Entonces otra figura apareció desde la
oscuridad del callejón, saltando en el aire e interceptando al lobo, que gimió
lastimeramente. El animal cayó al suelo, a unos dos metros de Sergio y
Victoria, que retrocedieron, presas del pánico. La otra sombra se irguió y se
puso de pie, dando cuenta de que era un ser humano.
El lobo lo miró, lleno de furia y se
lanzó contra él. El hombre o mujer lo esquivó con gran agilidad, agachándose y
girando. Una hoja metálica brilló en la mano del ser humano, volando
velozmente. El lobo volvió a gemir y cayó al suelo a lo largo. Su sangre
granate, casi marrón, manchó el suelo.
El ser humano se irguió lentamente, con
tranquilidad. Sacudió la mano que sostenía la cuchilla y gotas de sangre
cayeron al suelo. Se acercó con pasos deliberadamente lentos al animal que
descansaba en el suelo, que respiraba con dificultad.

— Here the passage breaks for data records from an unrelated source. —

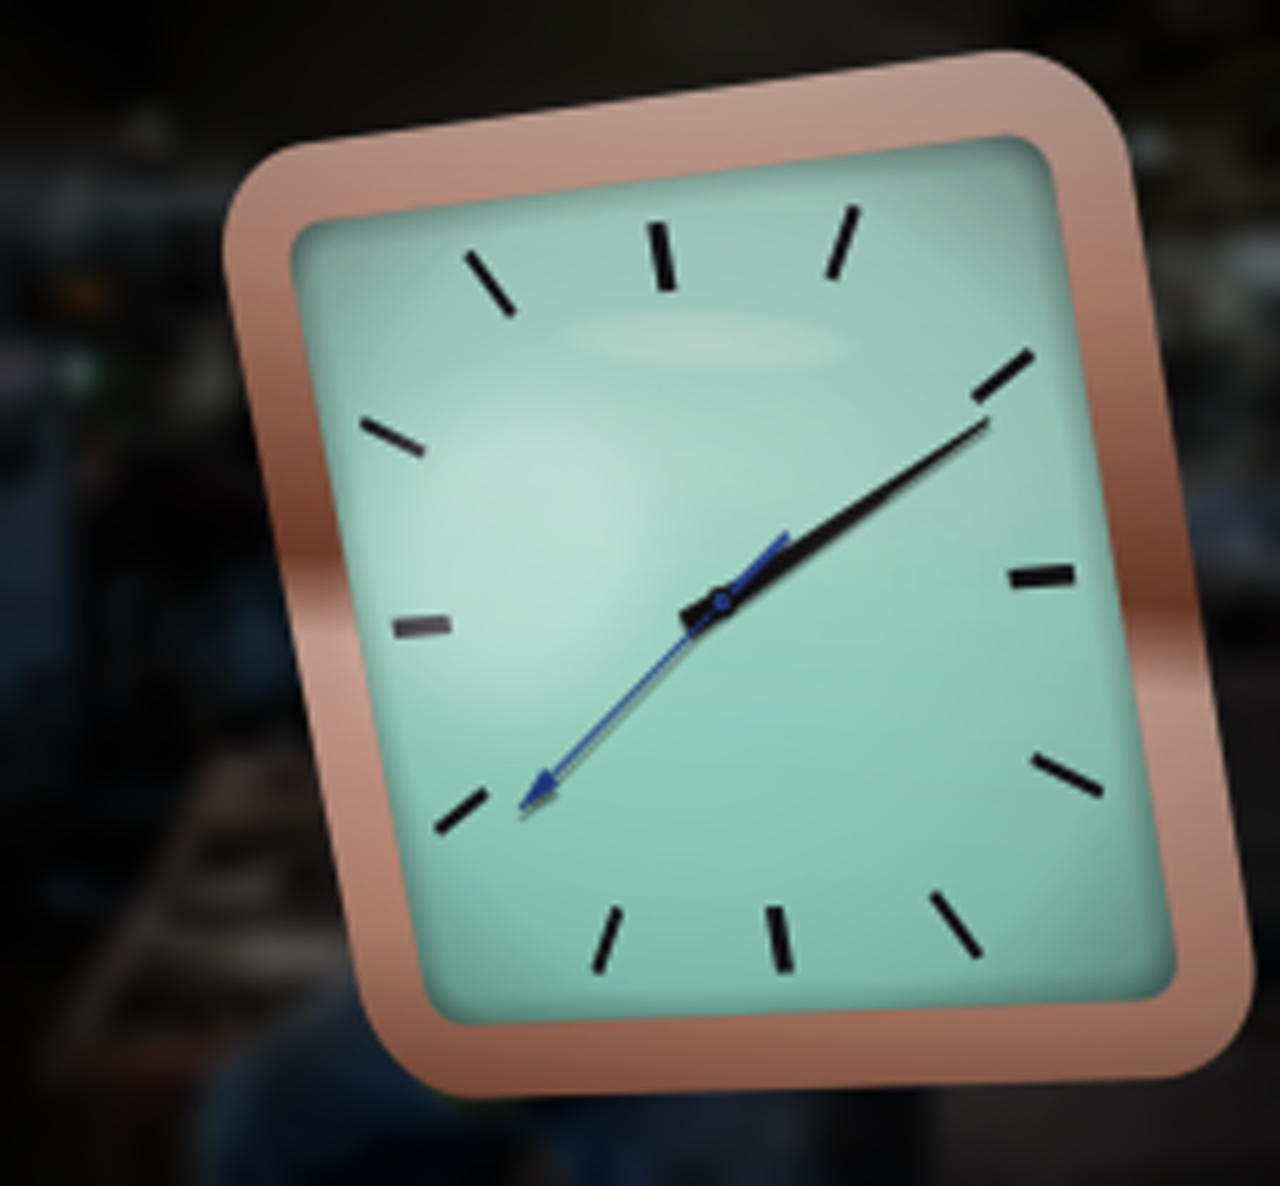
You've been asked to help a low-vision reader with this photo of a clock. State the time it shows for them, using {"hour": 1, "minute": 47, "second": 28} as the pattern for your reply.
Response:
{"hour": 2, "minute": 10, "second": 39}
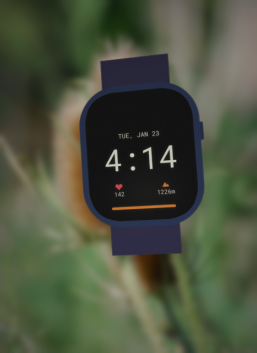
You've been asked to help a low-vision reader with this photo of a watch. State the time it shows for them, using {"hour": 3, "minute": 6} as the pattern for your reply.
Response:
{"hour": 4, "minute": 14}
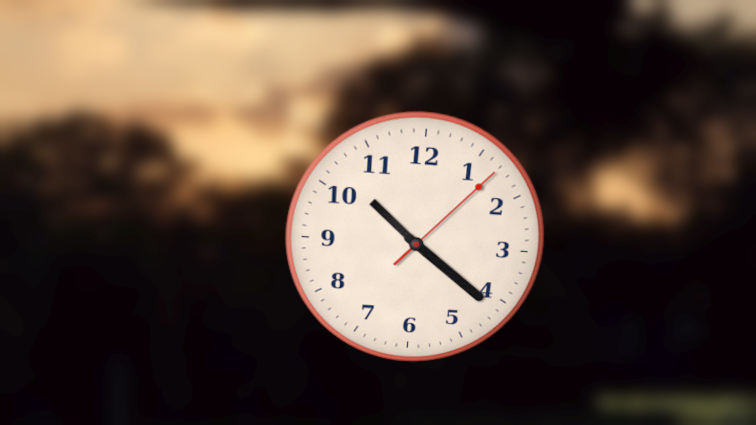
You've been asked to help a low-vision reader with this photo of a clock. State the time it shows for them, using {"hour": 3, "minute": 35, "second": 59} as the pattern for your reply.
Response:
{"hour": 10, "minute": 21, "second": 7}
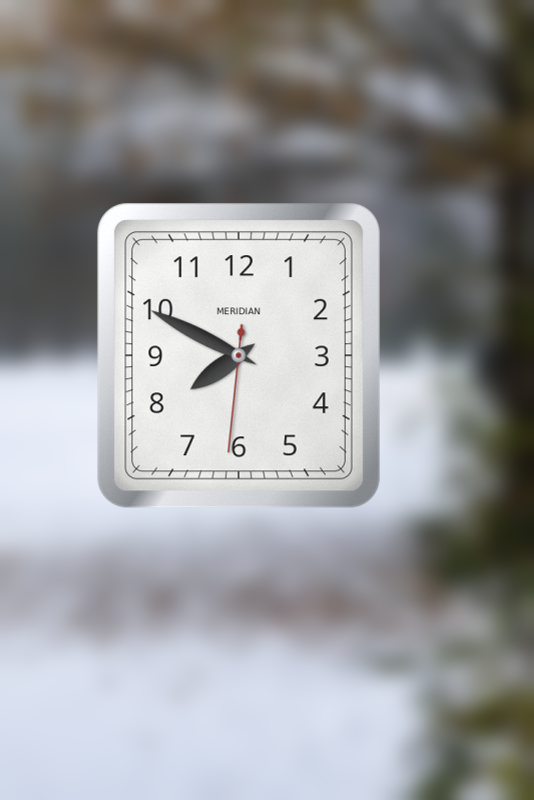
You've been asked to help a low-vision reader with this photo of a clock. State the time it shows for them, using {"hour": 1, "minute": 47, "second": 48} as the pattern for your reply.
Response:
{"hour": 7, "minute": 49, "second": 31}
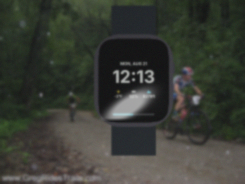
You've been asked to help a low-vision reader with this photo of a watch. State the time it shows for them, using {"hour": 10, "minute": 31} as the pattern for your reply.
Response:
{"hour": 12, "minute": 13}
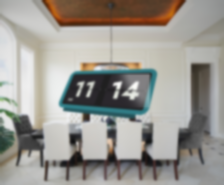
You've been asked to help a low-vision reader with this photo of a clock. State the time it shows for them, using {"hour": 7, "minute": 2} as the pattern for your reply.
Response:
{"hour": 11, "minute": 14}
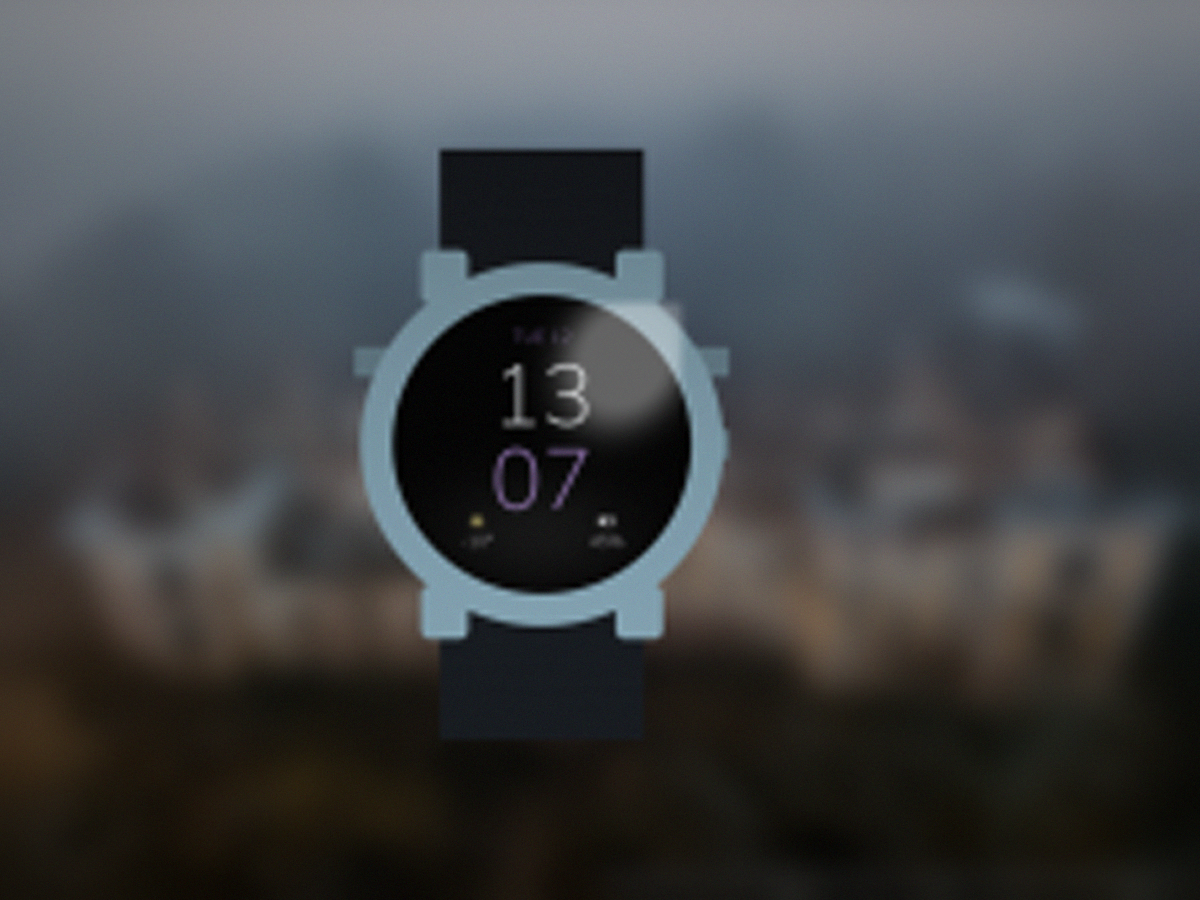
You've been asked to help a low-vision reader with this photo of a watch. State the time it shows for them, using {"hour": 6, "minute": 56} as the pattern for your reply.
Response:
{"hour": 13, "minute": 7}
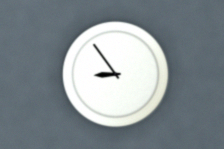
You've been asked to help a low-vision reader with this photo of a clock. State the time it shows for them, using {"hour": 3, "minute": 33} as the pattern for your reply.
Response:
{"hour": 8, "minute": 54}
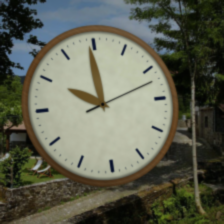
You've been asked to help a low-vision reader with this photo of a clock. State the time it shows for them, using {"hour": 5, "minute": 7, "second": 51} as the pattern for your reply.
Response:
{"hour": 9, "minute": 59, "second": 12}
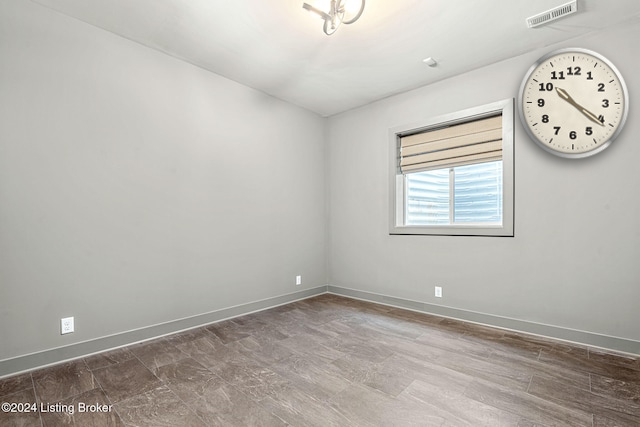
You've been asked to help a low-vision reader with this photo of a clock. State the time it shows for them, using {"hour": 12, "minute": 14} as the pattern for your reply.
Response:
{"hour": 10, "minute": 21}
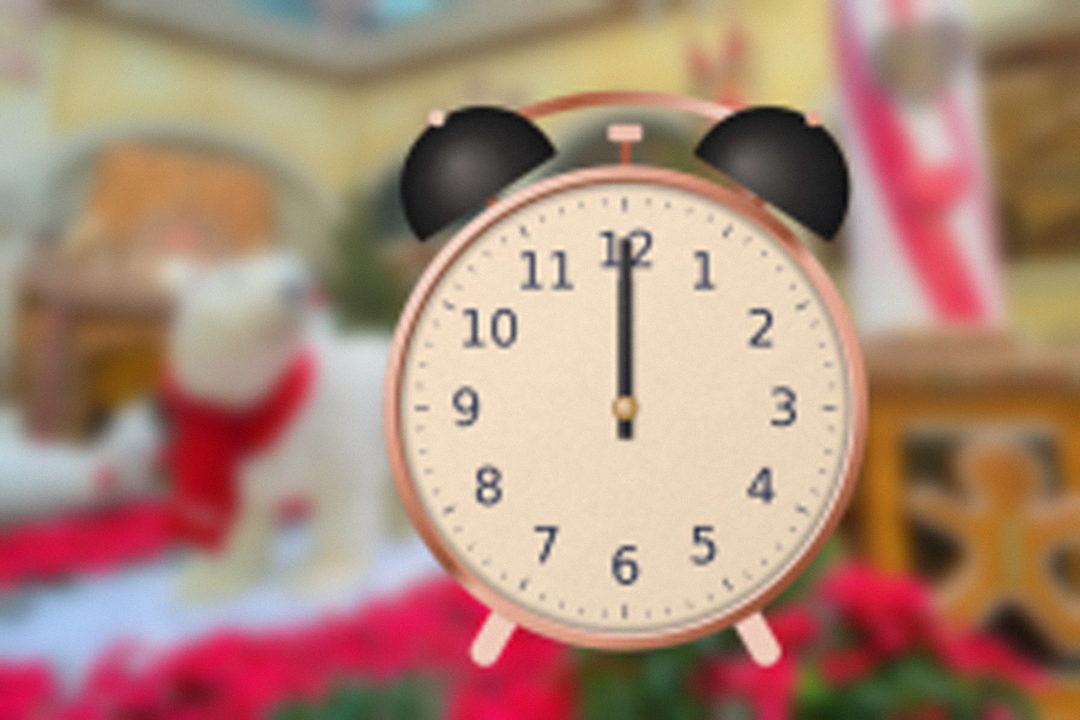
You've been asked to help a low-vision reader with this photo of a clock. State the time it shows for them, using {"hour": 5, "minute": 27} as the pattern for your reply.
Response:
{"hour": 12, "minute": 0}
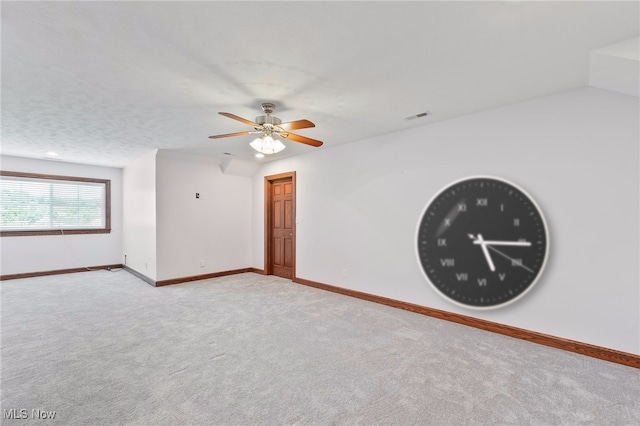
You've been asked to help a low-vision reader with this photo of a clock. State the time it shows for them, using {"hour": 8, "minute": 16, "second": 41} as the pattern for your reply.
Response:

Levantó la cuchilla estirando el brazo hacia
arriba todo lo que pudo, deteniéndose allí un momento. Sergio escuchó una voz
cascada que emitía unas palabras imposibles de identificar. Entonces el ser
humano bajó la cuchilla, clavándola en la nuca del lobo negro.
La bestia dio un respingo y quedó tiesa
en el suelo, sin moverse. El ser humano sacó el
cuchillo y se giró hacia los chicos. Los miró en silencio, mientras la
cuchilla, misteriosamente, seguía centelleando con brillo plateado en su mano.
Después se acercó a ellos, con pasos lentos.